Huhuhu~
It's that time of the semester again... A year ago, it was all really enjoyable.
As a first year, taking Uni exams for the very first time. But at that time, honestly, I couldn't get my head in the game academically. So my CAP suffered a lot.
But also, reading week was a memorable one. And during this period, I think back to a year ago at times. Often I wished things could be the same as they were a year before.
Like, having the 31st around me. The numerous stayovers in the clubroom with the people. Studying till late in the clubroom. Watching Fringe with Leonard.
Stuff like that, yeah.
Except that things aren't the same now.
Even though I do accept that things change, I still wished I had another chance to relive the 31st life.
I wished we were all still together, being happy together, unlike now where everyone is mostly scattered around. People who never return to the clubroom anymore, people who changed faculties, person who left the school entirely.
And people... change. Some even more so than others.
At times I wonder if everything was my fault.
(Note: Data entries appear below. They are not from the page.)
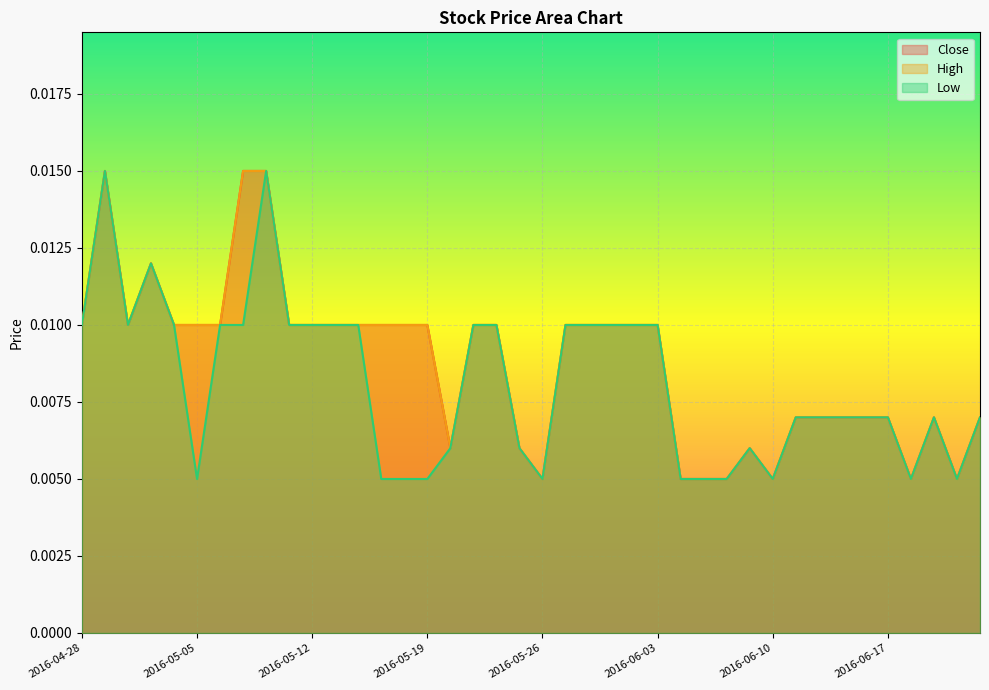

True or false: High and Close intersect in this chart.

False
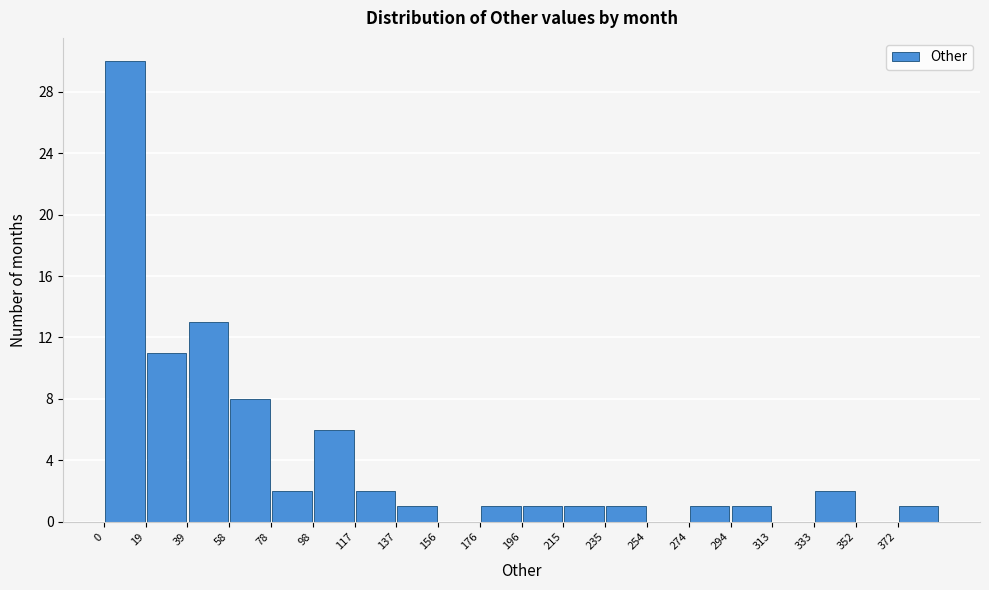

How tall is the bar that spans 58.8 to 78.4 on the x-axis? Neither the bar edges nor the heights are printed on the chart, so give them approximately, as read against the axes.

8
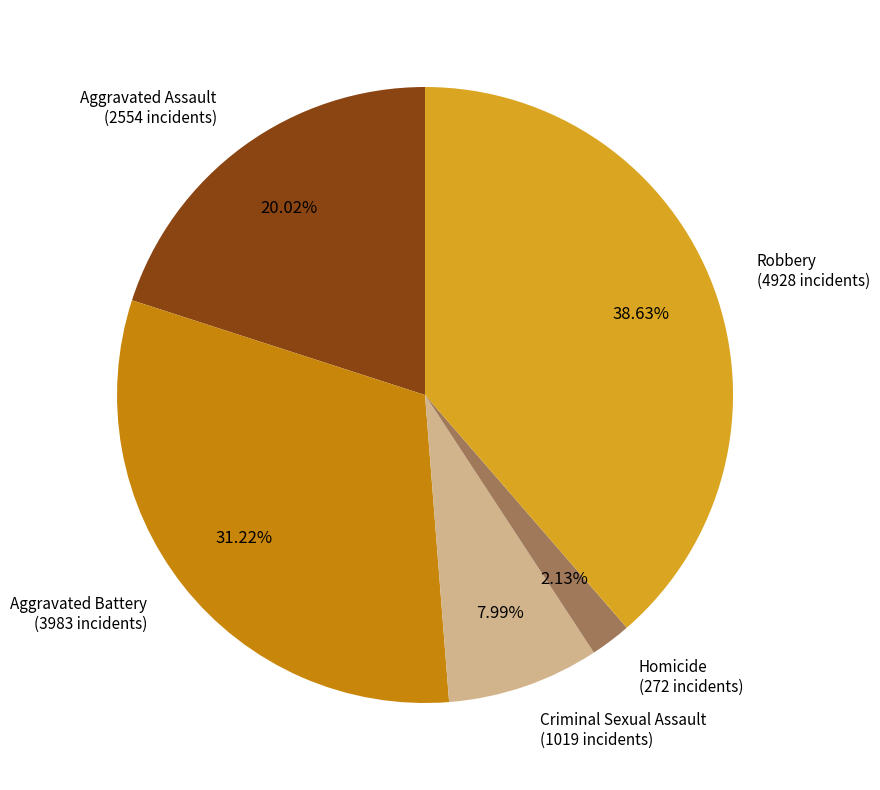

Is there any slice that represents more than half of the pie?

No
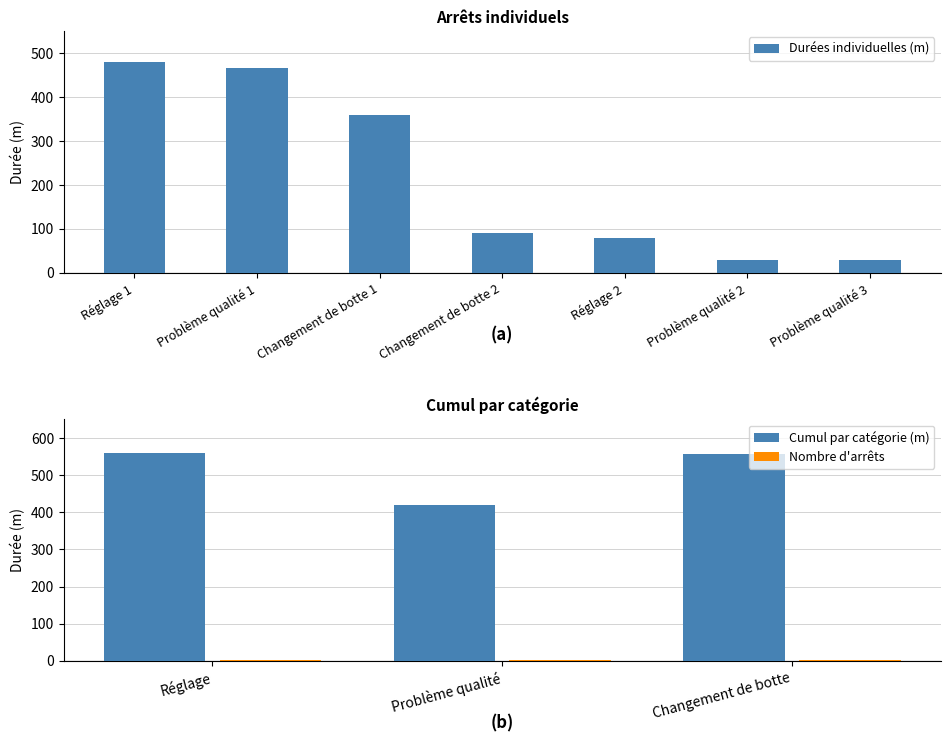

What is the smallest value displayed?

30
And if I were to take the blames, if everything would be better?
Things.
Only if.
And trust.
After all these, I wonder if I should just stop trusting others. It's taken quite a bit of effort and time for me to open up to the way I am now. Yet trust gets betrayed again and again.
I used to say to myself once, determined, that I will always trust others because by doing so it gives them confidence to do their very best. It gives others someone who believes in them, and I felt that it would be natural for them to treat me as a friend they'd protect.
After all, I don't know if I can do the same again.
But I have come a long way. I did gain self-confidence, and that to me is already an achievement.